First a few general remarks:

  1. Currently, a fulltext index can only index documents from one collection and can only look at the string value of a single attribute. Corresponding FULLTEXT searches in AQL will only be able to use a single such index and thus will only look into one collection and one attribute. If this is not enough one has to run multiple FULLTEXT queries and unite the results.

  2. A graph query is faster, if the full path does not have to be built, so instead of

    for v, e, p in 1..3 outbound @profileKey graph 'myGraph' options {"uniqueEdges": "global"}
      filter e.type == "hasEvent"
      filter p.edges[0].category in ["cat1", "cat2", "cat3"]
      filter e.category in ["cat1", "cat2", "cat3"]
    

    one should rather write

    for v, e in 1..3 outbound @profileKey graph 'myGraph' options {"uniqueEdges": "global"}
      filter e.type == "hasEvent"
      filter e.category in ["cat1", "cat2", "cat3"]
    

    which is equivalent but faster (the last filter implies the middle one).

  3. If you have a query of the form

    let events = (... return xyz)
    for event in events
      sort event.date desc
      return event
    

    it is usually better to avoid the subquery by writing

    ...
    let event=xyz
    sort event.date desc
      return event
    

    because then the query engine is not forced to compute the result of the whole subquery before starting with the bottom for statement.

Now I am coming to your concrete question at hand: Both your approaches fail because the FULLTEXT function in AQL can only be used for an existing collection with an existing fulltext index. In particular, it cannot be used to perform a fulltext search on intermediate results produced earlier in the AQL query. That is, because for an efficient full text search a fulltext index structure is needed which does not exist for the intermediate results.

Therefore, my hunch would be that if you want to perform a fulltext search on profiles, events and child-events at the same time that you would have to first perform the fulltext search using an index, and then from each result put together the hierarchy as needed using a graph query.

I see two basic approaches to this. The first would be to do three independent fulltext searches on each of the existing collections, and then run a separate graph query for each result to put together the hierarchy. This would have to be different depending on whether your fulltext search finds a profile, event or child-event. Using subqueries, these three approaches could all be done in a single AQL query.

The second is to have an additional collection for fulltext search, in which there would be a document for each of the documents in all of the three other collections, which contains the attribute to be fulltext searched. Yes, this is a data denormalisation and it needs extra memory space and extra effort when saving and updating the data, but it would probably speed up the fulltext search.
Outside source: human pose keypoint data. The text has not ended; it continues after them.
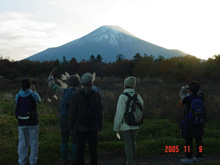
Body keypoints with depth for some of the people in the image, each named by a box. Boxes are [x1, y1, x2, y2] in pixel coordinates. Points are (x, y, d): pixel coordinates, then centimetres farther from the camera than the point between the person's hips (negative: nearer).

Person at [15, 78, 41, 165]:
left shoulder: (17, 96, -4)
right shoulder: (34, 95, -11)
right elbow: (39, 101, 11)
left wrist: (22, 90, 17)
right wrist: (33, 91, 23)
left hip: (21, 123, 2)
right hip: (33, 123, -2)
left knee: (22, 142, 12)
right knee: (33, 143, 10)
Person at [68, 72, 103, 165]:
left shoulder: (76, 95, -6)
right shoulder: (97, 95, -3)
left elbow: (72, 113, -5)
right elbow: (100, 112, 0)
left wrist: (71, 127, 4)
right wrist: (99, 126, 10)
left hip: (80, 127, -1)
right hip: (93, 128, 2)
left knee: (80, 151, 5)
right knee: (93, 150, 11)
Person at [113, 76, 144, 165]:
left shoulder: (122, 97, -17)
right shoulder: (138, 96, -2)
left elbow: (119, 113, -19)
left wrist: (116, 127, -11)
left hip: (125, 125, -5)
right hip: (135, 125, 5)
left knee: (128, 144, 2)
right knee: (133, 142, 19)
The other idea I would like to mention is that the complexity of your query has reached a level that one should consider writing it in Javascript (run on the server, probably in a Foxx app). There it would be relatively straightforward to implement the query logic in a procedural manner. My hunch would be that one could even improve performance in this way, even if the JS code has to issue multiple AQL queries. At the very least I would expect that the code is better understandable.